Amjad Sabri’s Final Encore

By Sonya Rehman

Last month, the popular Pakistani music series, Coke Studio, broadcast one of its long-awaited tracks for the new season, ‘Rang,’ a duet between Rahat Fateh Ali Khan and the late, Amjad Sabri.

A touching rendition of a devotional song by Ameer Khusro, the famed Sufi poet and scholar; what made the Khan-Sabri collaboration so special was the fact that Khan’s uncle, the great Nusrat Fateh Ali Khan, and Sabri’s father, another Qawwal powerhouse, Ghulam Farid Sabri, sung the same song at a shrine in Karachi over four decades ago.

But perhaps more than the fact that two of the country’s greatest musicians were sharing the stage for the first time, it was the anticipation of seeing Sabri—the highly-acclaimed and adored Qawwali singer—deliver one of his last performances before his brutal murder in Karachi, this year in June.

“It’s very strange for us to think he’s not in this world anymore,” Faisal Kapadia, the co-producer of Coke Studio’s current, ninth season stated shortly after the release of the track, “Sabri was the type of person that if you spoke with him for a few minutes, you’d feel you’d known him all your life. He was a really humble, simple guy.”

Amjad Sabri shares the stage with Rahat Fateh Ali Khan on Coke Studio’s Season 9. Photo by Insiya Syed.
Amjad Sabri shares the stage with Rahat Fateh Ali Khan on Coke Studio’s Season 9. Photo by Insiya Syed.

A huge fan of cricket, and a great player to boot, Kapadia mentioned how Sabri would love playing a cricket game on his phone before a recording or a concert. “His loss for Pakistan is huge and irreparable,” Kapadia said, “For Sabri to pass away in such a manner and that too at such a young age…it’s shocking. What a fabulous voice, what power he had.”

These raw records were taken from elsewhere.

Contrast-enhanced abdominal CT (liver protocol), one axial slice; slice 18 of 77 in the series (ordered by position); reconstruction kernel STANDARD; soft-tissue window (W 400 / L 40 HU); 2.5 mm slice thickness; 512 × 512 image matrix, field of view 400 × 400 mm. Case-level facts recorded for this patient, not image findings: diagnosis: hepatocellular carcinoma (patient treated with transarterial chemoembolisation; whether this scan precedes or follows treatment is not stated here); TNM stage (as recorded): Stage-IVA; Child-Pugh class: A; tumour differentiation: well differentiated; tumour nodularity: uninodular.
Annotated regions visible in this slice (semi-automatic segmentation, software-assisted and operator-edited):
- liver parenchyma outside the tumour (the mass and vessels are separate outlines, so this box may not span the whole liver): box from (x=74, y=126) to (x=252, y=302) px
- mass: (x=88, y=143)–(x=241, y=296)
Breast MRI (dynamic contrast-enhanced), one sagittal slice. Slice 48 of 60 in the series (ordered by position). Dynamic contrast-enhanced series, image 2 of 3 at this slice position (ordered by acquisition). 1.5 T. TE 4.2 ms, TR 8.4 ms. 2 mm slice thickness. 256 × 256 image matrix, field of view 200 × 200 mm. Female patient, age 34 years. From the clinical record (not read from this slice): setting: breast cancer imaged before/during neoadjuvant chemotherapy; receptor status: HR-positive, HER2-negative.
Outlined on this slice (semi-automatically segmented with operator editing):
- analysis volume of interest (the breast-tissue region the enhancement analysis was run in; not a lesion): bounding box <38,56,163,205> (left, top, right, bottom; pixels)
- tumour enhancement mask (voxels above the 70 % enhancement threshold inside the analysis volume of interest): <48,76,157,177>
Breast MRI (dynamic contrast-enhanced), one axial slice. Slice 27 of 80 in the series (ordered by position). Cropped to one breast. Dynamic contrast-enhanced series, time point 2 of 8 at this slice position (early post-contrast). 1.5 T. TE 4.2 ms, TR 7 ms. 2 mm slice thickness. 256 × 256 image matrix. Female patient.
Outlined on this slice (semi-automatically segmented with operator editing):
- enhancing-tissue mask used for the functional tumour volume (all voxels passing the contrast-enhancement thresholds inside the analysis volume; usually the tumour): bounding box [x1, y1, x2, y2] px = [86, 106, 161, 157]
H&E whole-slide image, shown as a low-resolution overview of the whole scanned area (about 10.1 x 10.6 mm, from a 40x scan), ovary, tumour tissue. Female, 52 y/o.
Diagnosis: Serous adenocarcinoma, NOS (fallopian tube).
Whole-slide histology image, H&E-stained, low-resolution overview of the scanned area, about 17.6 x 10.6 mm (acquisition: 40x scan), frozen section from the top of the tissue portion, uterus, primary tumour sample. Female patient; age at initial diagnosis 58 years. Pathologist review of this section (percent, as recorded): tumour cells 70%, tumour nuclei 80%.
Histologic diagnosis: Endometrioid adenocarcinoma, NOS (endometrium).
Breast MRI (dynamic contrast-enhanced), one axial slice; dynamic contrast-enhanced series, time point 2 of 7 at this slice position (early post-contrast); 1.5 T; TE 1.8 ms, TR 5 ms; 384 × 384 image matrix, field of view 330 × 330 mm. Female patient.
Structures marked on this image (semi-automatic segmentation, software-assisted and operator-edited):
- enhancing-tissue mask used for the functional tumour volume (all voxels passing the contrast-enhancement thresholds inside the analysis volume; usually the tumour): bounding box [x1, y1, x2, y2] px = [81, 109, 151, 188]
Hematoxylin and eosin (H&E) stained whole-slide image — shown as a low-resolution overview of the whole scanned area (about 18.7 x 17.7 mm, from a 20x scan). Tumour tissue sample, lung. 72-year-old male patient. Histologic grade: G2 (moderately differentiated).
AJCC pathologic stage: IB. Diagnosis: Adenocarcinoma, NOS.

However for Kapadia, the turn-out of thousands at Sabri’s funeral did give him sense of solace in grief. “It showed how loved he was. It’s very easy to become famous, but not everyone can be loved to the extent that he was.”

“‎Targeting Sabri in the prime of his life and at the pinnacle of his career, one of the few remaining Qawwali greats of Pakistan, is a big blow to all of us. A hole in our hearts. The final exam of our resilience,” stated Meesha Shafi, a Pakistani actress and singer who also featured on Coke Studio this year, “Artists have a lot of power to influence public opinion but no one should have to pay with their life for dedicating their time on this earth to reading verses of love. This is an active and horrific extremist colonization. A genocide of our cultural heritage. Sufism is a significant part of our identity and tragically, our very identity is under urgent threat from extremist and intolerant mindsets.”

Laid to rest in Karachi, right beside his father’s grave, Sabri was one of the most sought-after singers in the country, oft touted the “rock star” of Qawwali who was successfully carrying his family’s legacy forward amidst a number of music projects and performances across Pakistan, the United States, India and Europe.

“History has many different kinds of martyrs,” Taimur Rahman, an activist said, “Most were martyred in politics or war, some were martyred for their struggle for science or philosophy. Perhaps it is only in Pakistan that you have a martyr for music.”